Everyone’s mind functions differently, and it become more clear to me that my brain could not handle science. Consequently, becoming a doctor seemed to become more and more unrealistic (not to mention the fact that I faint at the sight of blood, but that’s an entirely different topic).

The breaking point for me was in the summer, when I was trying to take a physics course. Being a prerequisite for my program at that time, I thought that having all my focus on one subject would provide me the opportunity to thrive. However, after hours on end of studying, I sat down at a midterm that possessed questions that were completely foreign to me. It was at that point I asked myself, why am I putting so much effort into something that I am getting no significant return from?

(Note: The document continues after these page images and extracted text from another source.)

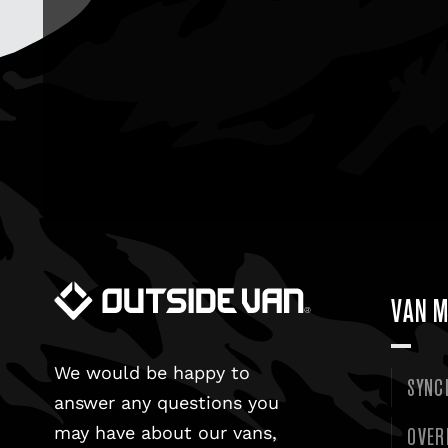
VAN M
We would be happy to
SYNC
answer any questions you
OVER
may have about our vans,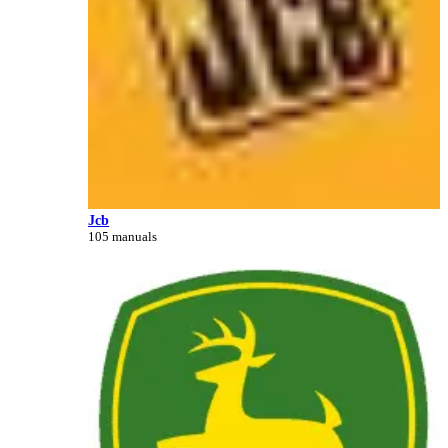
Jcb
105 manuals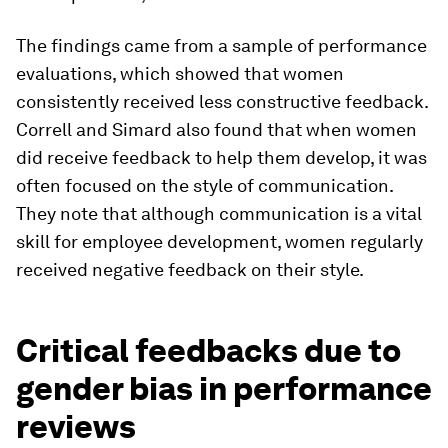
The findings came from a sample of performance
evaluations, which showed that women
consistently received less constructive feedback.
Correll and Simard also found that when women
did receive feedback to help them develop, it was
often focused on the style of communication.
They note that although communication is a vital
skill for employee development, women regularly
received negative feedback on their style.
Critical feedbacks due to
gender bias in performance
reviews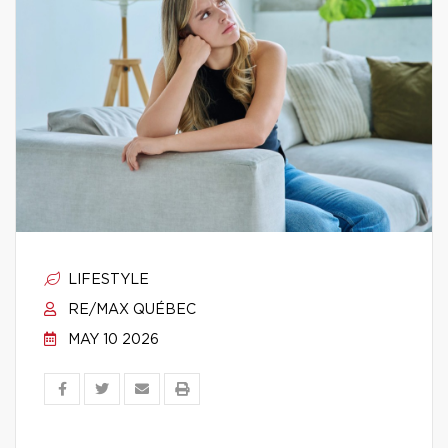
LIFESTYLE
RE/MAX QUÉBEC
MAY 10 2026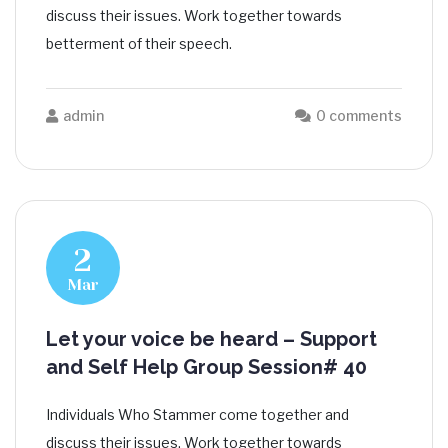
discuss their issues. Work together towards
betterment of their speech.
admin
0 comments
2
Mar
Let your voice be heard – Support
and Self Help Group Session# 40
Individuals Who Stammer come together and
discuss their issues. Work together towards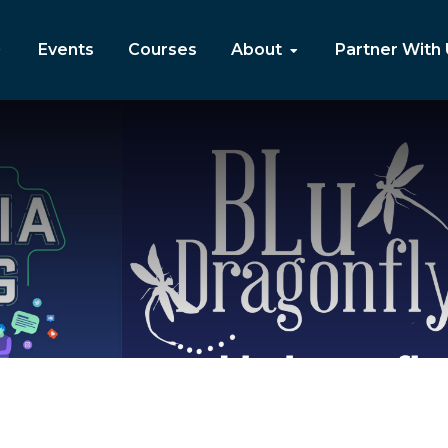
Events
Courses
About
Partner With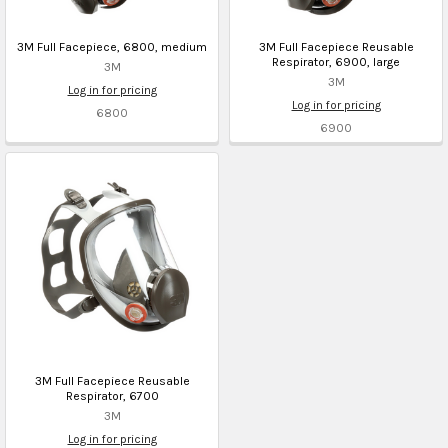
3M Full Facepiece, 6800, medium
3M Full Facepiece Reusable
Respirator, 6900, large
3M
3M
Log in for pricing
Log in for pricing
6800
6900
3M Full Facepiece Reusable
Respirator, 6700
3M
Log in for pricing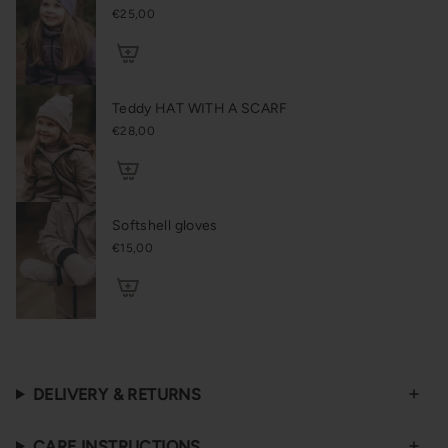
€25,00
Teddy HAT WITH A SCARF
€28,00
Softshell gloves
€15,00
DELIVERY & RETURNS
CARE INSTRUCTIONS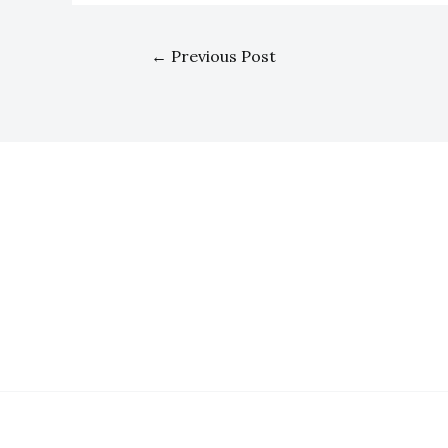
←
Previous Post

From that point on, everything changed. I changed both my program and major, and for the first time in my life started taking courses that I actually enjoyed. At no point during this past semester did I feel lost or overwhelmed. Yes, I did have to still work my butt off. But this time, the results of my efforts were finally tangible.

Do not let your family, your community or, in my case, your high school, dictate what you should do. In every class, regardless of subject, there are always students who have no interest in being there. In addition, there will always be certain students who work extremely hard but just cannot do well in a given course. If you are in one of those categories, maybe it is time to rethink your academic choices.

In addition, from a broader perspective, maybe we should be reexamining the expectations that adults in our society place on children. As the world develops there are a wider variety of jobs available. We should work to eliminate the assumption that there are only certain respectable careers. Maybe then, students will finally be able to enjoy school, not dread it.